* _EXTRACT_:
◇ ◇ ◇ ◇ ◇

Contract
This Agreement is by and
between Xxxx Xxxxxx Capital, Inc. (“CMC”), Indigo-Energy,
Inc. (“Indigo”) and Xxxxxxx Savage, as Escrow Agent
(“GS”)
WHEREAS, CMC is the owner of an
aggregate of 348,127,288 shares of common stock of Indigo-Energy,
Inc. (“Indigo”), options (the “CMC Options”) to purchase 5,250,000 shares of
common stock and warrants (the “CMC Warrants”) to purchase 37,950,000 shares of
common stock;
WHEREAS, Indigo is indebted to CMC in
the total amount of $7,209,508.49 plus interest
represented by 17 promissory notes of various amounts and dates (the “CMC
Notes”). A schedule of Indigo’s obligations to CMC are attached
as Exhibit A to this Agreement. It is also noted herein that CMC has forgiven an
additional one million dollars of Indigo debt in exchange for the shares, prior
to this agreement.
WHEREAS, Elite Dom Establishment
(“Elite”) is procuring certain financing (the “Financing”) for Indigo and as
part of such arrangement has requested that the CMC shares be held by GS as
collateral until the loan arranged by Indigo is repaid by Indigo;
and
WHEREAS, as part of the Financing,
Elite has requested as a condition that Indigo settle all obligations with
CMC.
NOW, THEREFORE, in consideration of the
foregoing and of the mutual terms and covenants hereinafter expressed, the
parties agree as follows:
1. Upon
the execution of this Agreement, CMC will deliver 270,127,288 Shares of Indigo
common stock owned by it (the “CMC Shares”) thereby retaining 77,000,000
shares. In addition to the 270,127,288 shares, all of the CMC
Options, all of the CMC Warrants and the CMC Notes will be provided to GS to
hold as Escrow Agent, along with stock powers executed in blank (the CMC Shares,
the CMC Options and the CMC Warrants shall be collectively referred to as the
“CMC Securities”).

◇ ◇ ◇ ◇ ◇

Saved entries
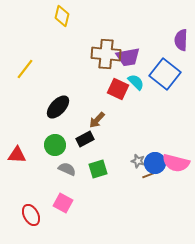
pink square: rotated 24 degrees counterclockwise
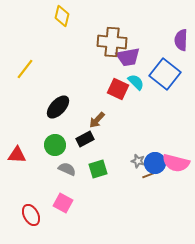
brown cross: moved 6 px right, 12 px up
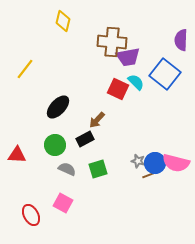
yellow diamond: moved 1 px right, 5 px down
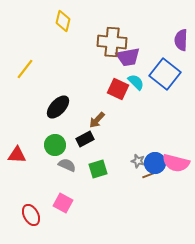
gray semicircle: moved 4 px up
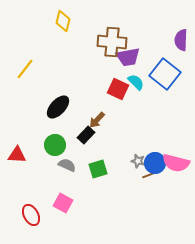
black rectangle: moved 1 px right, 4 px up; rotated 18 degrees counterclockwise
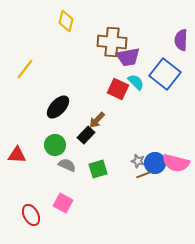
yellow diamond: moved 3 px right
brown line: moved 6 px left
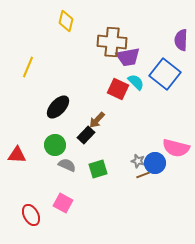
yellow line: moved 3 px right, 2 px up; rotated 15 degrees counterclockwise
pink semicircle: moved 15 px up
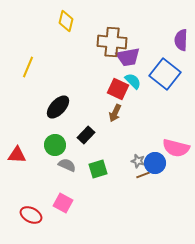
cyan semicircle: moved 3 px left, 1 px up
brown arrow: moved 18 px right, 7 px up; rotated 18 degrees counterclockwise
red ellipse: rotated 35 degrees counterclockwise
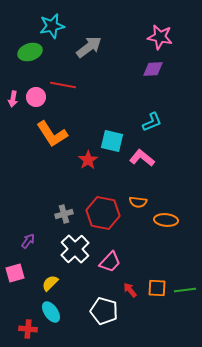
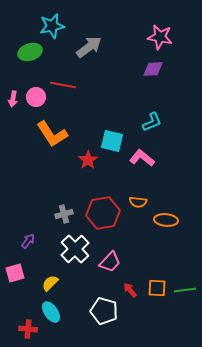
red hexagon: rotated 20 degrees counterclockwise
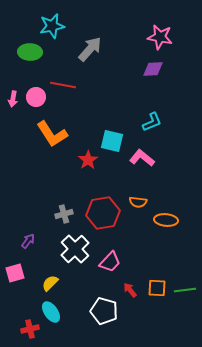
gray arrow: moved 1 px right, 2 px down; rotated 12 degrees counterclockwise
green ellipse: rotated 20 degrees clockwise
red cross: moved 2 px right; rotated 18 degrees counterclockwise
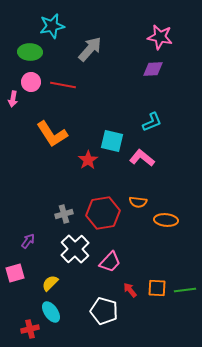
pink circle: moved 5 px left, 15 px up
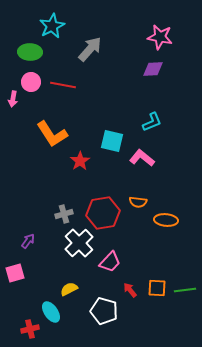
cyan star: rotated 15 degrees counterclockwise
red star: moved 8 px left, 1 px down
white cross: moved 4 px right, 6 px up
yellow semicircle: moved 19 px right, 6 px down; rotated 18 degrees clockwise
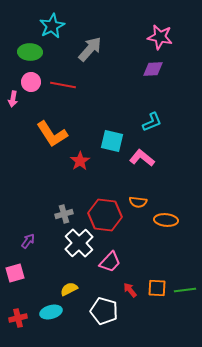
red hexagon: moved 2 px right, 2 px down; rotated 16 degrees clockwise
cyan ellipse: rotated 70 degrees counterclockwise
red cross: moved 12 px left, 11 px up
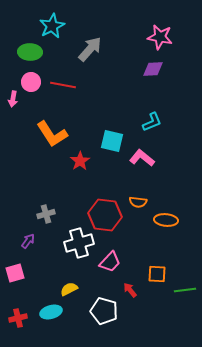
gray cross: moved 18 px left
white cross: rotated 28 degrees clockwise
orange square: moved 14 px up
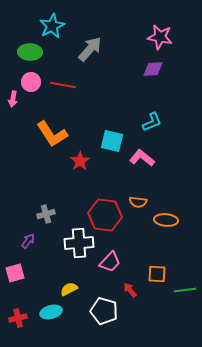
white cross: rotated 12 degrees clockwise
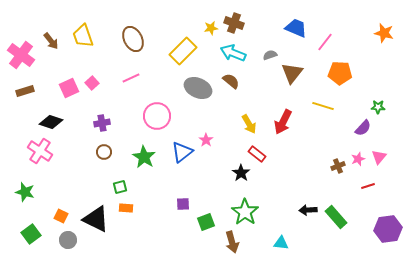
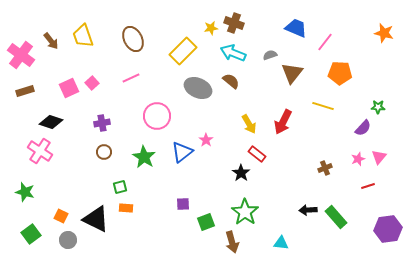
brown cross at (338, 166): moved 13 px left, 2 px down
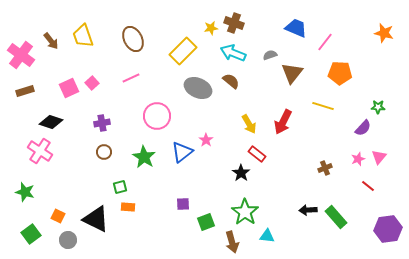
red line at (368, 186): rotated 56 degrees clockwise
orange rectangle at (126, 208): moved 2 px right, 1 px up
orange square at (61, 216): moved 3 px left
cyan triangle at (281, 243): moved 14 px left, 7 px up
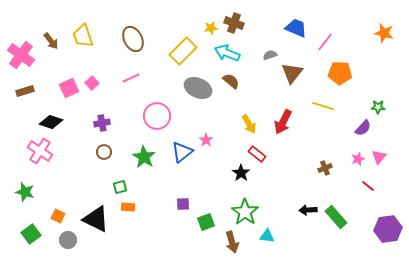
cyan arrow at (233, 53): moved 6 px left
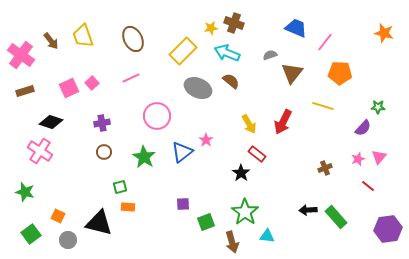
black triangle at (96, 219): moved 3 px right, 4 px down; rotated 12 degrees counterclockwise
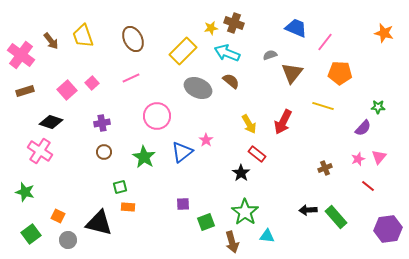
pink square at (69, 88): moved 2 px left, 2 px down; rotated 18 degrees counterclockwise
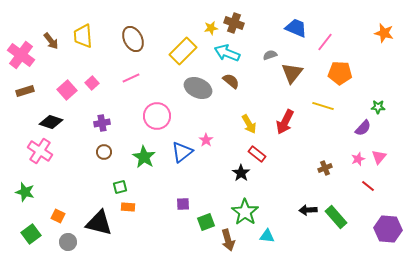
yellow trapezoid at (83, 36): rotated 15 degrees clockwise
red arrow at (283, 122): moved 2 px right
purple hexagon at (388, 229): rotated 12 degrees clockwise
gray circle at (68, 240): moved 2 px down
brown arrow at (232, 242): moved 4 px left, 2 px up
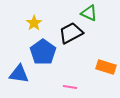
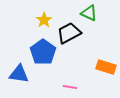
yellow star: moved 10 px right, 3 px up
black trapezoid: moved 2 px left
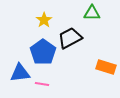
green triangle: moved 3 px right; rotated 24 degrees counterclockwise
black trapezoid: moved 1 px right, 5 px down
blue triangle: moved 1 px right, 1 px up; rotated 15 degrees counterclockwise
pink line: moved 28 px left, 3 px up
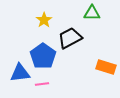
blue pentagon: moved 4 px down
pink line: rotated 16 degrees counterclockwise
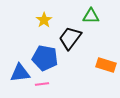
green triangle: moved 1 px left, 3 px down
black trapezoid: rotated 25 degrees counterclockwise
blue pentagon: moved 2 px right, 2 px down; rotated 25 degrees counterclockwise
orange rectangle: moved 2 px up
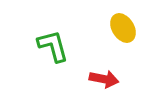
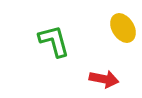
green L-shape: moved 1 px right, 5 px up
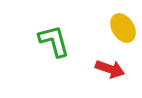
red arrow: moved 6 px right, 10 px up; rotated 8 degrees clockwise
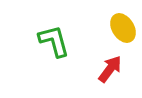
red arrow: rotated 72 degrees counterclockwise
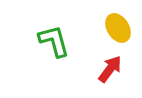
yellow ellipse: moved 5 px left
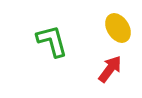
green L-shape: moved 2 px left
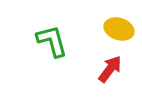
yellow ellipse: moved 1 px right, 1 px down; rotated 40 degrees counterclockwise
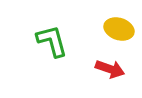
red arrow: rotated 72 degrees clockwise
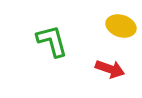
yellow ellipse: moved 2 px right, 3 px up
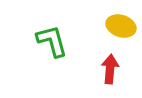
red arrow: rotated 104 degrees counterclockwise
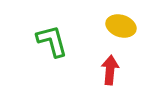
red arrow: moved 1 px down
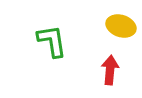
green L-shape: rotated 6 degrees clockwise
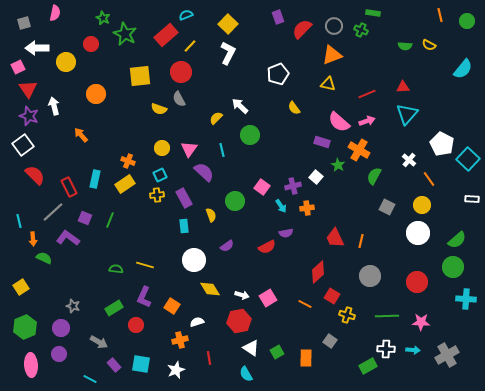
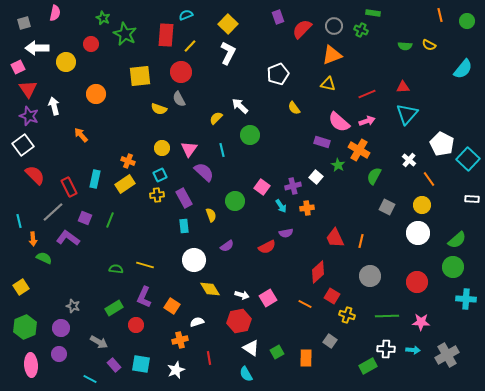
red rectangle at (166, 35): rotated 45 degrees counterclockwise
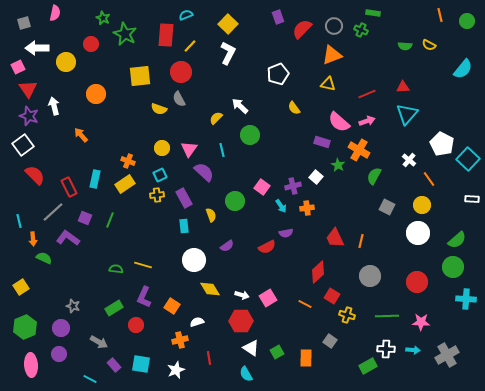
yellow line at (145, 265): moved 2 px left
red hexagon at (239, 321): moved 2 px right; rotated 10 degrees clockwise
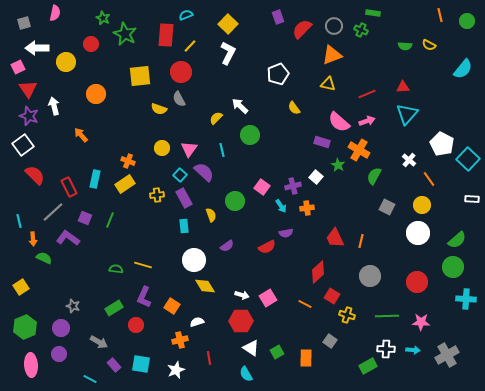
cyan square at (160, 175): moved 20 px right; rotated 24 degrees counterclockwise
yellow diamond at (210, 289): moved 5 px left, 3 px up
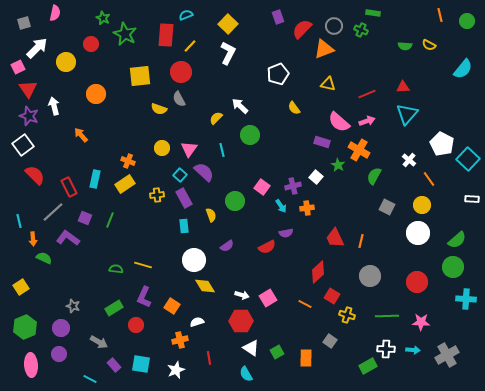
white arrow at (37, 48): rotated 135 degrees clockwise
orange triangle at (332, 55): moved 8 px left, 6 px up
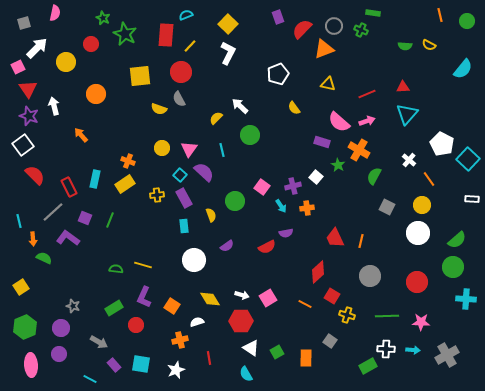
yellow diamond at (205, 286): moved 5 px right, 13 px down
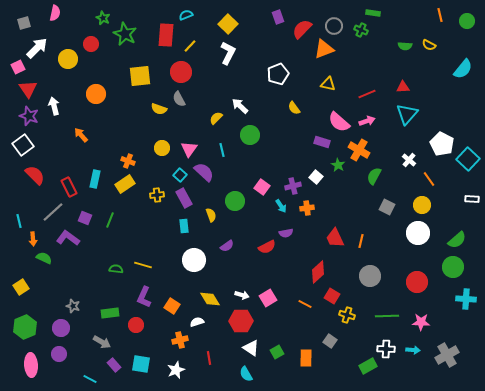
yellow circle at (66, 62): moved 2 px right, 3 px up
green rectangle at (114, 308): moved 4 px left, 5 px down; rotated 24 degrees clockwise
gray arrow at (99, 342): moved 3 px right
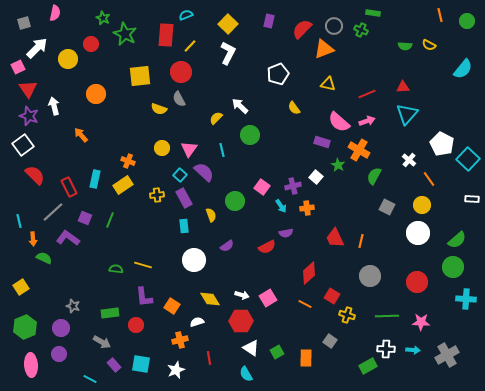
purple rectangle at (278, 17): moved 9 px left, 4 px down; rotated 32 degrees clockwise
yellow rectangle at (125, 184): moved 2 px left, 1 px down
red diamond at (318, 272): moved 9 px left, 1 px down
purple L-shape at (144, 297): rotated 30 degrees counterclockwise
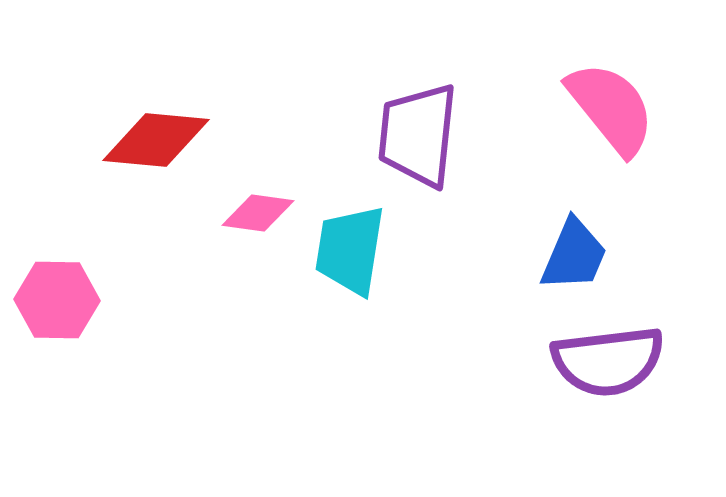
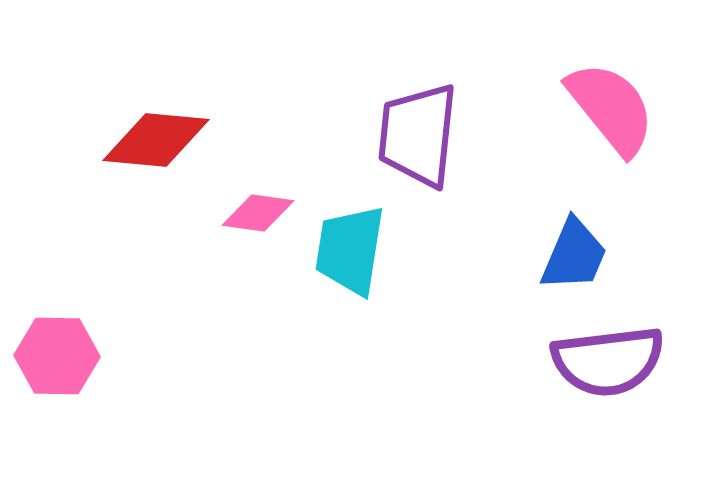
pink hexagon: moved 56 px down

◇ ◇ ◇ ◇ ◇

* _PROBLEMS AND TASKS_:
(A) According to the agreement, why are the CMC shares to be held by GS?
(B) In the agreement, how many shares of Indigo common stock does CMC keep after delivering the CMC Shares?
(C) Write the next part of the agreement, starting after its last sentence.
The rows have no connection to the agreement.

* _EXPECTED RESPONSES_:
(A) Elite, which is procuring financing for Indigo, requested as part of that arrangement that the CMC shares be held by GS as collateral. They are to be held until Indigo repays the loan it arranged.

(B) 77,000,000 shares.

(C)
2. CMC will receive
$2,500,000 no later than August 15, 2009 which shall be deducted from the total
amount owed pursuant to the CMC Notes.
3. No later than November
15, 2009, CMC will receive an additional $7,500,000 which will be deemed to
satisfy the CMC Notes in full. Elite will provide this funding to
Indigo for this purpose.
4. Upon payment of the
$7,500,000 referred to in the section immediately above, the CMC Notes, the CMC
Shares (minus the 77,000,000 retained by CMC as part of this agreement), the CMC
Warrants and the CMC Options shall be cancelled. Until such
payment is made, CMC will retain all of its ownership rights with respect to the
CMC shares, warrants and options, except that it may not transfer any of such
shares while they are held in escrow.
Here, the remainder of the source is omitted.